● **Text block**:

The shift from SSA to Samagra Shiksha reflects the move to a unified school-education architecture under the National Education Policy 2020 framework.
Static linkage: Education (social justice), RTE Act 2009.
7. Bairabi-Sairang Railway Line: Mizoram joins the network
GS area: Infrastructure, Governance
India commissioned the final section of the Bairabi-Sairang railway line, giving Mizoram its first direct rail link to the national network.
- Route: 38 km of broad-gauge track connecting Bairabi (at Assam's border) to Sairang (near Aizawl).
- Engineering scale: 48 tunnels totalling 12.85 km; 55 major and 87 minor bridges; Bridge No. 196 rises 104 metres above ground (42 metres taller than the Qutub Minar).
- Cost: About ₹8,000 crore.
- Policy alignment: India's Act East Policy and the "Transformation of North East (TONE)" programme under the Railways Ministry.
- Significance: Mizoram was the only state capital not connected by rail. The line ends that isolation, improves freight movement, and reduces logistics costs for the landlocked state.
Static linkage: Infrastructure (Indian economy), Northeast development.
8. Purchasing Managers' Index: what it measures and who computes it
GS area: Economy
The PMI is a recurring prelims topic. Its methodology and what values mean appear regularly in statement-based questions.
- Full form: Purchasing Managers' Index.
- Original developer: Institute for Supply Management (ISM), United States.
- In India: Published by S&P Global (formerly IHS Markit) based on surveys of purchasing managers in manufacturing and services firms.
- Scale: 0 to 100. A reading above 50 means expansion (output, orders, and employment are growing). Below 50 means contraction.
- Two indices: Manufacturing PMI and Services PMI. A composite PMI combines both.
- What it captures: New orders, output levels, employment, supplier delivery times, and stocks of purchases. It is a forward-looking, survey-based indicator.
- Why prelims uses it: PMI is released monthly and gives early signals about economic health before official GDP or IIP data is available.
Static linkage: Indian economy (macroeconomic indicators).
9. Census: first synchronous and digital houselisting
GS area: Polity, Governance
Census 2027 planning is underway. Key institutional facts:
- Authority: The Office of the Registrar General of India (RGI) under the Ministry of Home Affairs conducts the Census. The RGI is also known as the Census Commissioner of India.
- First synchronous decennial census: 1872 under Lord Mayo (though not pan-India). The first truly synchronous (simultaneous across regions) census was in 1881.

● **Extracted records**:
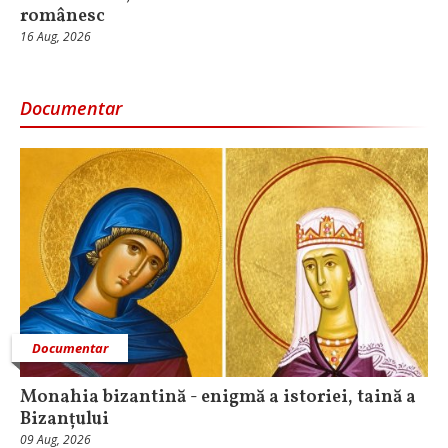
românesc
16 Aug, 2026
Documentar
Documentar
Monahia bizantină - enigmă a istoriei, taină a
Bizanțului
09 Aug, 2026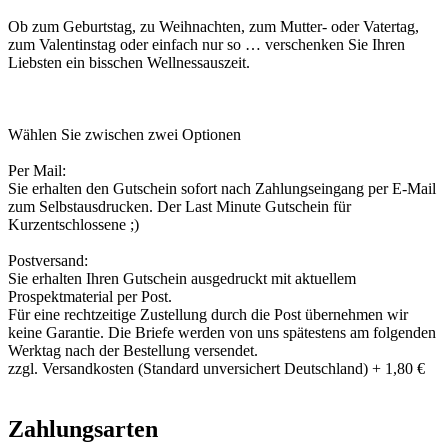
Ob zum Geburtstag, zu Weihnachten, zum Mutter- oder Vatertag,
zum Valentinstag oder einfach nur so … verschenken Sie Ihren
Liebsten ein bisschen Wellnessauszeit.
Wählen Sie zwischen zwei Optionen
Per Mail:
Sie erhalten den Gutschein sofort nach Zahlungseingang per E-Mail
zum Selbstausdrucken. Der Last Minute Gutschein für
Kurzentschlossene ;)
Postversand:
Sie erhalten Ihren Gutschein ausgedruckt mit aktuellem
Prospektmaterial per Post.
Für eine rechtzeitige Zustellung durch die Post übernehmen wir
keine Garantie. Die Briefe werden von uns spätestens am folgenden
Werktag nach der Bestellung versendet.
zzgl. Versandkosten (Standard unversichert Deutschland) + 1,80 €
Zahlungsarten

● **Actions to take**:
a) Quote the current affairs notes starting at "- Significance: Mizoram" and ending at "50 means contraction.".
b) Using the current affairs notes, say whether each statement agrees with them, answering yes or no and quoting the words that decide it. (i) The Bairabi-Sairang line is 38 km of broad-gauge track. (ii) A PMI reading below 50 signals expansion. (iii) The first truly synchronous census was held in 1872.
c) Write what comes next in the current affairs notes, picking up after their last line.
The records come from a separate source.

● **Answers for the tasks**:
a)
- Significance: Mizoram was the only state capital not connected by rail. The line ends that isolation, improves freight movement, and reduces logistics costs for the landlocked state.
Static linkage: Infrastructure (Indian economy), Northeast development.
8. Purchasing Managers' Index: what it measures and who computes it
GS area: Economy
The PMI is a recurring prelims topic. Its methodology and what values mean appear regularly in statement-based questions.
- Full form: Purchasing Managers' Index.
- Original developer: Institute for Supply Management (ISM), United States.
- In India: Published by S&P Global (formerly IHS Markit) based on surveys of purchasing managers in manufacturing and services firms.
- Scale: 0 to 100. A reading above 50 means expansion (output, orders, and employment are growing). Below 50 means contraction.

b)
(i) Yes: "38 km of broad-gauge track connecting Bairabi (at Assam's border) to Sairang (near Aizawl)."
(ii) No: "Below 50 means contraction."
(iii) No: "The first truly synchronous (simultaneous across regions) census was in 1881."

c)
- First post-independence census: 1951.
- Census Act: Census Act, 1948 is the governing law.
- Geotagging: Census 2027 will geotag all buildings during Houselisting Operations (HLO) using a smartphone-based Census app with location enabled.
- Digital Layout Mapping (DLM): Will replace hand-drawn sketch maps to eliminate duplication and omission errors.
Static linkage: Polity (constitutional bodies), demographic data.
10. CEREBO: non-invasive brain injury diagnosis
GS area: Science and Technology
CEREBO is a handheld device developed in India for field diagnosis of traumatic brain injury.
- Technology: Near-infrared spectroscopy (NIRS). The device shines near-infrared light through the skull and measures light absorption patterns to detect brain bleeds.
- Non-invasive: No needles, no radiation, no CT scan needed.
- Use case: Emergency field settings where CT scans are unavailable. Ambulances, border posts, remote clinics.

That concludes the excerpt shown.